# Feature 6-0-0 rate?



## Chncdafied (Jun 12, 2019)

The rate on bag says 1-2 oz. Are we talking volume or weight?

So if the product is a solid (ie. Granular) is the measurements always by weight, and if it's a liquid always by volume?


----------



## sanders4617 (Jul 9, 2018)

That is correct. Dry product is measured in weight, and liquid is measured by volume (measuring cup of some kind).

So use a scale to measure out Feature (or anything dry/granular).


----------



## SNOWBOB11 (Aug 31, 2017)

1-2 oz in weight of feature and many other granular fertilizers actually end up being almost the exact same as if you were to measure it out in a measuring cup.


----------



## Greendoc (Mar 24, 2018)

SNOWBOB11 said:


> 1-2 oz in weight of feature and many other granular fertilizers actually end up being almost the exact same as if you were to measure it out in a measuring cup.
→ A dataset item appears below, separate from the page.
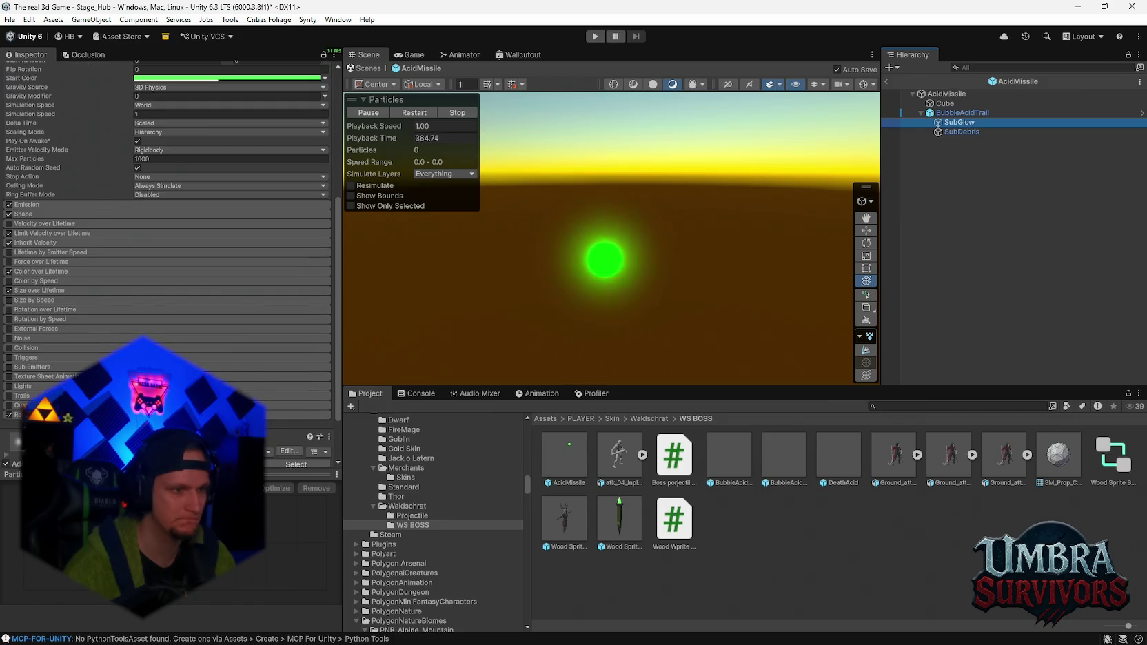
{"action": "scroll", "coordinate": [168, 220], "scroll_direction": "down", "scroll_amount": 5}
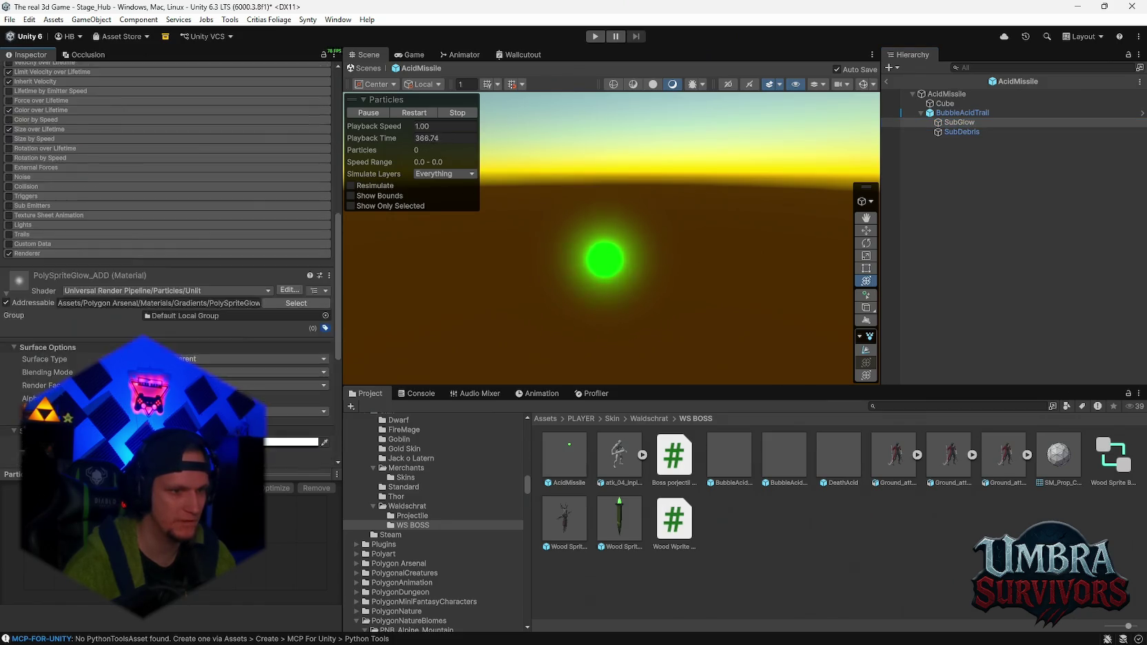
{"action": "scroll", "coordinate": [38, 288], "scroll_direction": "down", "scroll_amount": 6}
{"action": "scroll", "coordinate": [37, 288], "scroll_direction": "up", "scroll_amount": 7}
Quite true. In most instances, a 1/4 cup of FEAture per 1000 sq ft is close enough. Do not do this with Herbicides in WDG or DF form. Many of them have varying densities and 1/4 cup of them probably will not equal 2 oz. Furthermore, they often are applied in terms of oz per acre so your margin of error is slim to none with those products.


----------



## Chncdafied (Jun 12, 2019)

Actually weighed out 1 oz of feature and it measured out to roughly .8 fl oz.


----------